Santander’s Landlord Finalises The Sale Of 400 Branches

5 March 2015 – El Confidencial

Uro Property, the name given to the company formerly known as Samos, will begin trading on the MAB (‘Mercado Alternativo Bursátil’ or Alternative Investment Market) with the minimum legal amount, given that its ultimate aim is to move onto the main stock market.

Another one of the Socimi giants is counting down the hours until its goes public. Uro Property, the name give to the company formerly known as Samos, and the company through which several investment funds advised by Oleguer Pujol purchased a one third stake in Santander’s branches, will list on the MAB within the next few days and will continue to put the pieces in place to fulfil its aim of listing on the main stock market, with a healthier financial structure.

With this challenge in mind, the company chaired by Carlos Martínez Campos and led by Simon Blaxland is finalising the sale of 400 of the 1,316 branches that it owns, a transaction that it is already negotiating with an institutional investor and that will allow it to repay some of its €1,424 million loans ahead of time.
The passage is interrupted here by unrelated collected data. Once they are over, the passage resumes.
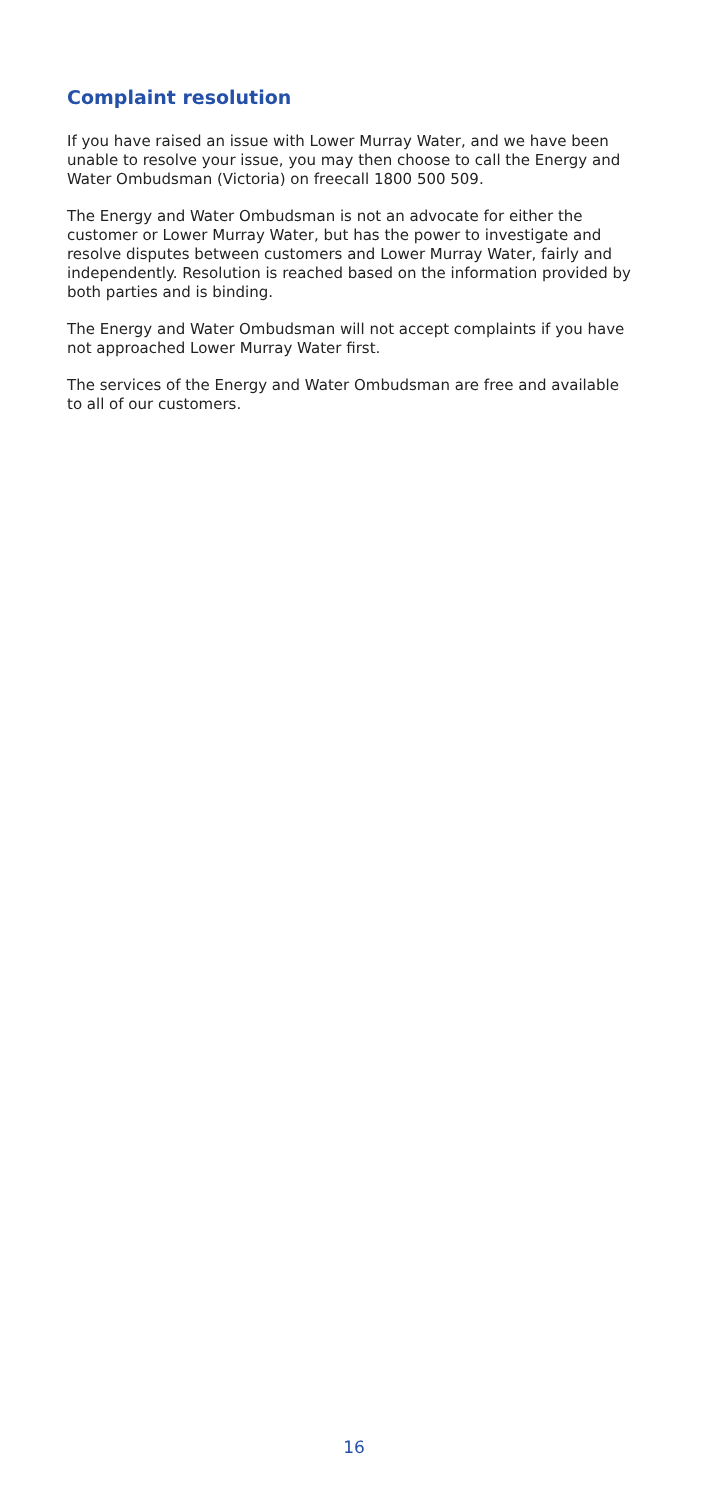Complaint resolution
If you have raised an issue with Lower Murray Water, and we have been unable to resolve your issue, you may then choose to call the Energy and Water Ombudsman (Victoria) on freecall 1800 500 509.
The Energy and Water Ombudsman is not an advocate for either the customer or Lower Murray Water, but has the power to investigate and resolve disputes between customers and Lower Murray Water, fairly and independently. Resolution is reached based on the information provided by both parties and is binding.
The Energy and Water Ombudsman will not accept complaints if you have not approached Lower Murray Water first.
The services of the Energy and Water Ombudsman are free and available to all of our customers.
16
This debt was already financed last year, when Samos’s creditor entities, led by Santander and CaixaBank, took control of the company, by capitalising €424 million of mezzanine debt and creating Uro.

This transaction turned Santander into the main shareholder of the Socimi, with a 24% stake, whilst CaixaBank took ownership of 14.89%; BNP Paribas holds a 8.81% stake and Société Générale holds 3.14%. In addition, several hedge funds and other entities, including Barclays and Bayerische Landesbank were left with stakes of less than 1%; whilst the former shareholders, Sun Capital, now known as Atisha Holding and the Pearl Group, now Phoenix Life, hold 21.7% and 14.38%, respectively.

All of the shareholders have committed to retaining their stakes for a minimum period of 12 months, during which time Uro Property is confident that it will close a new financing deal that will allow it to reduce its spread from its current level of 300 basis points to closer to 200 basis points.

In fact, the listing on MAB is seen as another step in this process, given that by law, all of the Socimis are obliged to go public within a period of two years. Although Uro Property’s deadline in this sense does not expire until after 2015, it has chosen to go public as soon as possible precisely because it believes that its status as a listed company will facilitate its refinancing.

This explains why Santander’s landlord is going to limit its initial placement to the minimum established by law: two million euros, a paltry figure, considering that its assets have been valued by CB Richard Ellis to amount to €2,000 million and given that forecasts suggest its market value amounts to around €500 million.

An independent audit to separate the company from Pujol

Renta 4 has been hired as the liquidity provider, whilst EY has performed the valuation of the company ahead of the placement. Aware that all eyes are focused on it, given its historical ties with Oleguer Pujol, the company commissioned Deloitte to conduct an independent audit (the auditor of the Socimi’s accounts is PwC), which certified that the maximum investment made in the Socimi by the son of the former President of Cataluña amounted to €67,000.

The Socimi has signed a new lease agreement with Santander, which has committed to occupy the properties for a minimum period of 25 years, and it may extend that period by 14 more years for a third of the assets, which the bank, chaired by Ana Botín, has identified as more strategic for its business. In return, the company has been granted the right to review the portfolio each year, as well as the ability to exchange some branches for others, provided these exchanges do not represent more than 1% per year, under any circumstances.

Santander will pay Uro rent amounting to €125 million net, since the bank itself will bear all of the costs relating to the properties. This guaranteed income, together with the refinancing deal signed last year, allowed the Socimi to generate profits in 2014. Moreover, with the new financial structure that it is negotiating, which it is hoped will extend the current six year maturity period, the Socimi is confident that it will significantly improve its results; this is key for a vehicle such as this, whose main attraction is the fact that it is obliged to distribute the majority of its profits in the form of dividends.

Uro will be able to begin working on its plans to list on the main stock market and expand its portfolio of assets from 2016, in line with the steps being taken by its competitors, such as Merlin, which acquired BBVA’s offices.